BEGIN Information supplied

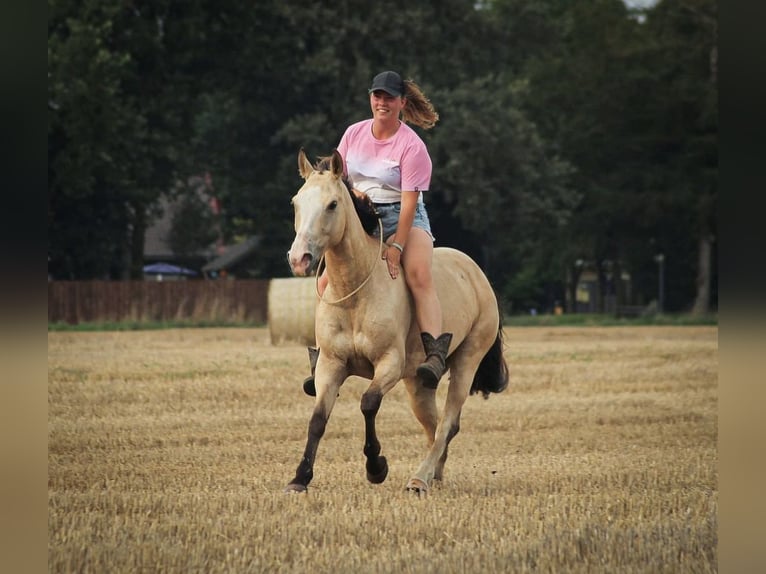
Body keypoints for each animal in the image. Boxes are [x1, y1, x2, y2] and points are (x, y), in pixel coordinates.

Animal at [284, 151, 508, 498]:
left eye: (332, 204)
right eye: (296, 202)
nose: (299, 259)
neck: (356, 292)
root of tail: (476, 273)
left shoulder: (388, 363)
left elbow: (368, 403)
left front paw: (376, 467)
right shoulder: (330, 365)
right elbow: (318, 418)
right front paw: (300, 478)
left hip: (466, 362)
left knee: (447, 423)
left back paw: (419, 479)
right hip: (417, 383)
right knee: (433, 425)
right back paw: (434, 474)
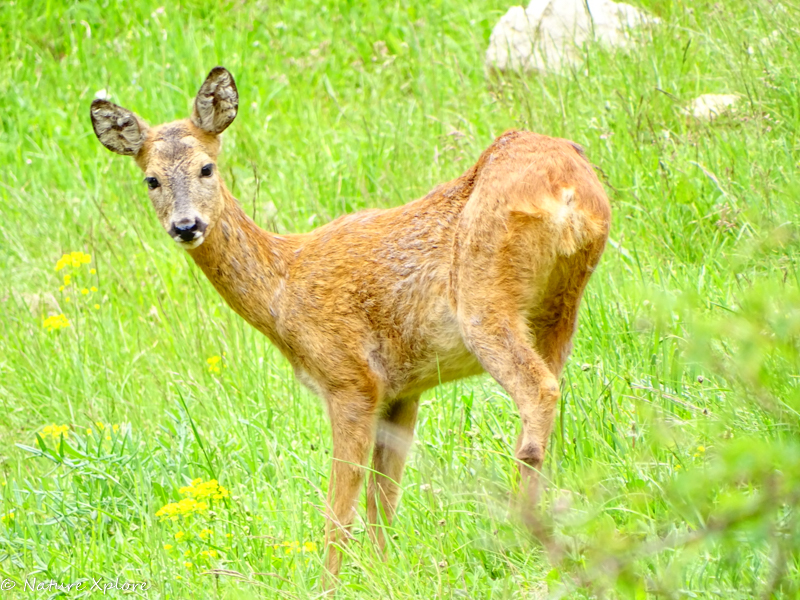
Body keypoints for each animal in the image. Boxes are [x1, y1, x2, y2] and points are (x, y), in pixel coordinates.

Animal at [89, 68, 612, 588]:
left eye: (206, 168)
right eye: (151, 179)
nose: (186, 225)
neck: (284, 287)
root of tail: (567, 187)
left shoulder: (350, 379)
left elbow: (339, 509)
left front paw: (329, 585)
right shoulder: (402, 390)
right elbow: (383, 497)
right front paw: (384, 571)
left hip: (484, 300)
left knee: (537, 391)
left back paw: (521, 538)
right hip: (559, 305)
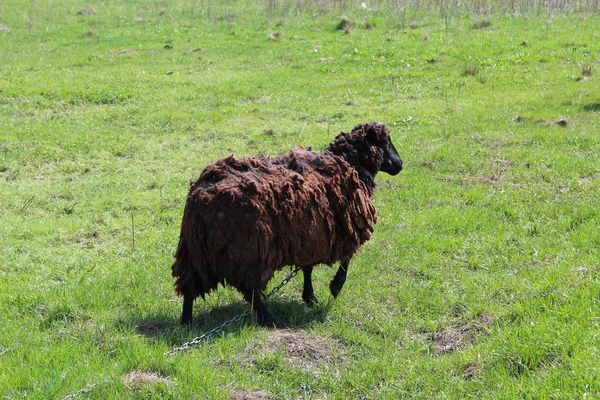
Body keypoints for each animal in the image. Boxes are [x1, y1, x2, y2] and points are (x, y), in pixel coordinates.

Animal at [171, 121, 404, 324]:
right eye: (385, 141)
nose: (400, 164)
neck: (349, 163)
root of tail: (199, 195)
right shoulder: (343, 228)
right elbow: (346, 260)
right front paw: (335, 286)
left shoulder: (311, 232)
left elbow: (307, 268)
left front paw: (309, 296)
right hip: (248, 250)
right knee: (249, 289)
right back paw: (269, 319)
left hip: (194, 251)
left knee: (190, 284)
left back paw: (186, 322)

END Information supplied

Problem to work on:
After dropping the pictures, reproduce exactly the lines from the first line of the entries through the line containing "right front paw: (384, 571)", both included.

Answer box:
Body keypoints for each animal in the image. Boxes are [x1, y1, x2, y2] and points are (x, y), in pixel coordinates.

Animal at [284, 151, 508, 498]:
left eye: (332, 204)
right eye: (296, 202)
nose: (299, 259)
neck: (356, 292)
root of tail: (476, 273)
left shoulder: (388, 363)
left elbow: (368, 403)
left front paw: (376, 467)
right shoulder: (330, 365)
right elbow: (318, 418)
right front paw: (300, 478)
left hip: (466, 362)
left knee: (447, 423)
left back paw: (419, 479)
right hip: (417, 383)
right knee: (433, 425)
right back paw: (434, 474)
Body keypoints for each animal in the image. Boxes are [x1, y1, x2, y2] and points are (x, y), in pixel coordinates.

Animal at [89, 68, 612, 588]:
left eye: (206, 168)
right eye: (151, 179)
nose: (186, 225)
neck: (284, 287)
root of tail: (567, 187)
left shoulder: (350, 379)
left elbow: (339, 509)
left front paw: (329, 585)
right shoulder: (402, 390)
right elbow: (383, 497)
right front paw: (384, 571)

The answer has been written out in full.